A Fear of Good Deeds

October 5, 2008

Let’s face it, when we hear a lot about good deeds we know where it is going to hit us the hardest—the wallet. Obviously, not every good deed is a monetary good deed. But sooner or later, we can’t help but notice that in Scripture many of the good deeds affect us financially. Whether we are talking about hospitality, sending aid to Christians who are going through a famine, being a good Samaritan, feeding and clothing our brothers and sisters or helping the poor, eventually our good deeds are going to cost us money.

That’s what makes these good deeds so scary, especially when the news tells us the economic sky is falling. This is where II Corinthians 9:8 comes in. Paul wrote, “And God is able to make all grace abound to you, so that having all sufficiency in all things at all times, you may abound in every good work.”

Now this is not a promise from God to drop any amount of money or material goods in your lap that you claim you’ll give to others. However, it does point out that when we are a blessing to others, God will bring blessings to us. That is exactly why God blesses people. Not so they can hoard the blessings, but so they can share them. We are not alone in this work of good deeds.
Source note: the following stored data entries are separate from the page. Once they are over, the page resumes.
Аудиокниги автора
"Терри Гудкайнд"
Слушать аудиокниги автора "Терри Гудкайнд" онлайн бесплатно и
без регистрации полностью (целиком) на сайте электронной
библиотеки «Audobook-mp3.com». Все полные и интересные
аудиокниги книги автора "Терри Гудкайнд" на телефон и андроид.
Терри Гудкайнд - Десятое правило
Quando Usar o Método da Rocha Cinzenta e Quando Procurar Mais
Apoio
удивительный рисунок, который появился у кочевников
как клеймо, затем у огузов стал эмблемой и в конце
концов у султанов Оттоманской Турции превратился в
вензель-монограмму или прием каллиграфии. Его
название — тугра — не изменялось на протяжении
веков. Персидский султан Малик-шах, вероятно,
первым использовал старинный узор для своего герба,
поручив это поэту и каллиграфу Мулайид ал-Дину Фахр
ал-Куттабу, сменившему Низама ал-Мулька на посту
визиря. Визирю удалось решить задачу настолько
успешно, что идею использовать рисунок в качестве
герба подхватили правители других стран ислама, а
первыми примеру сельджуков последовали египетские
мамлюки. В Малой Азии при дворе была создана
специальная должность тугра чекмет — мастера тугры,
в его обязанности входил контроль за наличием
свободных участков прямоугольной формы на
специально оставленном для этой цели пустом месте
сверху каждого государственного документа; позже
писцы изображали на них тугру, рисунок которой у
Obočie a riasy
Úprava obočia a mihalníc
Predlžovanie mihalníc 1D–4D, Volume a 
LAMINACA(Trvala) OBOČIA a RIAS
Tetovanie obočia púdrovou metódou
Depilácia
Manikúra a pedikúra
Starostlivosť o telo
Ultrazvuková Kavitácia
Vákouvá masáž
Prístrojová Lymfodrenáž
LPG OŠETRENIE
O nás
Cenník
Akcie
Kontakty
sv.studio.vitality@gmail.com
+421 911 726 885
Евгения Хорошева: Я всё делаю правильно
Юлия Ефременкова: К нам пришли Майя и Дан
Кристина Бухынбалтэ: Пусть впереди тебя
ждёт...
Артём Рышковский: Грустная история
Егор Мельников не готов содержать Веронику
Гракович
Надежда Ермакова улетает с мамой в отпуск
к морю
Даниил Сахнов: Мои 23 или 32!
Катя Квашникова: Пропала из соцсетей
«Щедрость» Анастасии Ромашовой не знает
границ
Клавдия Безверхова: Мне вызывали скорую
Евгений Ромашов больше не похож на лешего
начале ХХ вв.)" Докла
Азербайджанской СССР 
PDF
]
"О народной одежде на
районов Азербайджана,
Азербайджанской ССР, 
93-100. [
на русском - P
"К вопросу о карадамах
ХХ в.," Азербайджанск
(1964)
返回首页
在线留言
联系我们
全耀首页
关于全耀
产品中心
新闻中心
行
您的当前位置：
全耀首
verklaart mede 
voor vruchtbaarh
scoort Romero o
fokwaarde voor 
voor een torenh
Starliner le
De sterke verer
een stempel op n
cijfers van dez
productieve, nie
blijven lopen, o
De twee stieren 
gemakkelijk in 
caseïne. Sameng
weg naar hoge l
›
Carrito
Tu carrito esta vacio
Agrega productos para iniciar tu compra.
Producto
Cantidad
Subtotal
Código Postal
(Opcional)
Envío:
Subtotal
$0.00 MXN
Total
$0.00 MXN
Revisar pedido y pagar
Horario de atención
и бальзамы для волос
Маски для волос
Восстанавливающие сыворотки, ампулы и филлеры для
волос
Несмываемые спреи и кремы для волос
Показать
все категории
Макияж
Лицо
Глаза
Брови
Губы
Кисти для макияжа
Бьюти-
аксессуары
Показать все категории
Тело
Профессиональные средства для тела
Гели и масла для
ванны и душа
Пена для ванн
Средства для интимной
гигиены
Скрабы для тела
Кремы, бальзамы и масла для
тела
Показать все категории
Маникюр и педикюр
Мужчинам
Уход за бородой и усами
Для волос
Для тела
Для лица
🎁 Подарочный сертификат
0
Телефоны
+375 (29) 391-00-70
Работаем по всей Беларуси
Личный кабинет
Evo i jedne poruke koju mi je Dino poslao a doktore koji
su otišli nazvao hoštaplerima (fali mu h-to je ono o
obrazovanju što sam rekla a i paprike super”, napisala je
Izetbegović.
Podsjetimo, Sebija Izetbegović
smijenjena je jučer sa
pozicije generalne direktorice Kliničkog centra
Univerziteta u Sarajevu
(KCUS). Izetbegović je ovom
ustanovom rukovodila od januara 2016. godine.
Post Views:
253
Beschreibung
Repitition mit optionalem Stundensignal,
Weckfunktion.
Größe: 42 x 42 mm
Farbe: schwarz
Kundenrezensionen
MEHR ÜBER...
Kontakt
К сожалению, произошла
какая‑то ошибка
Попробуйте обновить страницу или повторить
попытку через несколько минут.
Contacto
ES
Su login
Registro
God is extending His grace so we can be sufficient for performing these good deeds.

If I clinch my fist around whatever blessings I have received, my hand will be closed to the blessings God may want to give me. However, when I open my hand to others, it becomes open to receive more of God’s blessings.

This is not the health and wealth gospel that makes good deeds a selfish investment, hoping I can give $10 to some preacher and receive $100 back for my trouble. That motivation isn’t about being zealous for good deeds at all. Rather, this is an extension of God’s promise in Matthew 6:33. If we seek first His kingdom and His righteousness, He’ll take care of us.

If we have contentment with our blessings such that we can share them with others, God will continue to bless us. If we are so discontent that we cannot share, God will stop blessing us. It is that simple. Of course, if I have contentment and I don’t receive a greater blessing, I’m still okay with that. I simply use what God has given me knowing that “it is acceptable according to what a person has, not according to what he does not have” (II Corinthians 8:12, ESV).

Be content. Be a blessing. Then and only then will God truly bestow His richest material blessings upon us.